Further north, in Shetland, George Leslie, a stalwart inventor of the old school, has successfully tested a “tidal energy converter”, a rotating cylinder with a complex system of expansion and compression coils, containing a mixture of air and water, capable of producing high levels of energy from the sea that will drive a turbine to produce electricity. With his eye on the powerful tides that flood around the northern Shetland Islands, he believes he has taken the first step towards a genuine method of harnessing the power they produce. He has won backing from the Shetland Islands Council and the local enterprise company, and is intent on building a larger model, which will produce up to ten megawatts of energy. He needs another £1 million and believes he will get it from private backers.

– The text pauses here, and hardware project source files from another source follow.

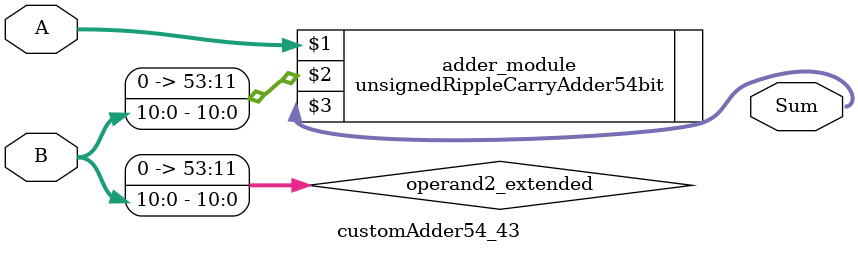
<source format=v>
module customAdder54_43(
                        input [53 : 0] A,
                        input [10 : 0] B,
                        
                        output [54 : 0] Sum
                );

        wire [53 : 0] operand2_extended;
        
        assign operand2_extended =  {43'b0, B};
        
        unsignedRippleCarryAdder54bit adder_module(
            A,
            operand2_extended,
            Sum
        );
        
        endmodule
        
</source>
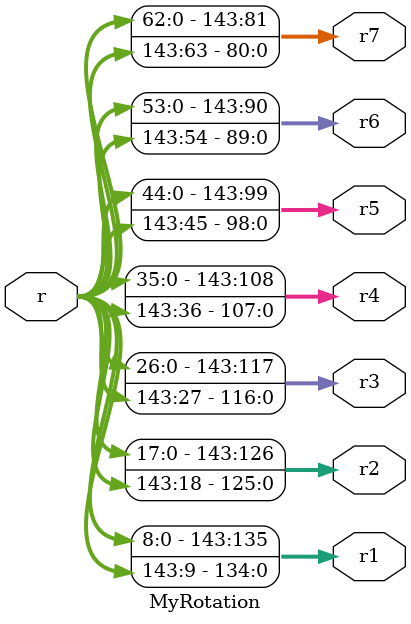
<source format=v>
/*
* -----------------------------------------------------------------
* AUTHOR  : Aein Rezaei Shahmirzadi (aein.rezaeishahmirzadi@rub.de)
* DOCUMENT: "Low-Latency and Low-Randomness Second-Order Masked Cubic Functions", TCHES 2023, Issue 1.
* -----------------------------------------------------------------
*
* Copyright (c) 2021, Aein Rezaei Shahmirzadi
*
* All rights reserved.
*
* THIS SOFTWARE IS PROVIDED BY THE COPYRIGHT HOLDERS AND CONTRIBUTORS "AS IS" AND
* ANY EXPRESS OR IMPLIED WARRANTIES, INCLUDING, BUT NOT LIMITED TO, THE IMPLIED
* WARRANTIES OF MERCHANTABILITY AND FITNESS FOR A PARTICULAR PURPOSE ARE
* DISCLAIMED. IN NO EVENT SHALL THE COPYRIGHT HOLDER OR CONTRIBUTERS BE LIABLE FOR ANY
* DIRECT, INDIRECT, INCIDENTAL, SPECIAL, EXEMPLARY, OR CONSEQUENTIAL DAMAGES
* (INCLUDING, BUT NOT LIMITED TO, PROCUREMENT OF SUBSTITUTE GOODS OR SERVICES;
* LOSS OF USE, DATA, OR PROFITS; OR BUSINESS INTERRUPTION) HOWEVER CAUSED AND
* ON ANY THEORY OF LIABILITY, WHETHER IN CONTRACT, STRICT LIABILITY, OR TORT
* (INCLUDING NEGLIGENCE OR OTHERWISE) ARISING IN ANY WAY OUT OF THE USE OF THIS
* SOFTWARE, EVEN IF ADVISED OF THE POSSIBILITY OF SUCH DAMAGE.
*
* Please see LICENSE and README for license and further instructions.
*/


module MyRotation(
    input  [143:0] r,
    output [143:0] r1,
    output [143:0] r2,
    output [143:0] r3,
    output [143:0] r4,
    output [143:0] r5,
    output [143:0] r6,
    output [143:0] r7 );
	 
	 
	 assign r1  = {r [8 :0], r [143:9]};
	 assign r2  = {r1[8 :0], r1[143:9]};
	 assign r3  = {r2[8 :0], r2[143:9]};
	 assign r4  = {r3[8 :0], r3[143:9]};
	 assign r5  = {r4[8 :0], r4[143:9]};
	 assign r6  = {r5[8 :0], r5[143:9]};
	 assign r7  = {r6[8 :0], r6[143:9]};



endmodule

</source>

The DTI, which is running a multi-million-pound competition for new energy ideas, has dismissed the Leslie Pump. But the reasons it sets out in its letter of rejection show that it has failed to grasp the principle on which it was based. It states blandly that the brilliant system of expansion coils, the mechanism on which the whole device depends, was “not described, and is not understood”. Not surprisingly, Mr Leslie is incensed. “Some consultant with a degree has been given my papers and passed judgment on it without beginning to understand it. I bet he’s never held a hammer in his hand in all his life.”

I do not know for certain that the Leslie Pump will work. I cannot swear that Pelamis is the right system for producing cost-effective electricity from the waves. But I have more than a sneaking suspicion that Mr Leslie is right about the hammer — and that the timeservers, not the visionaries, have the upper hand at the DTI.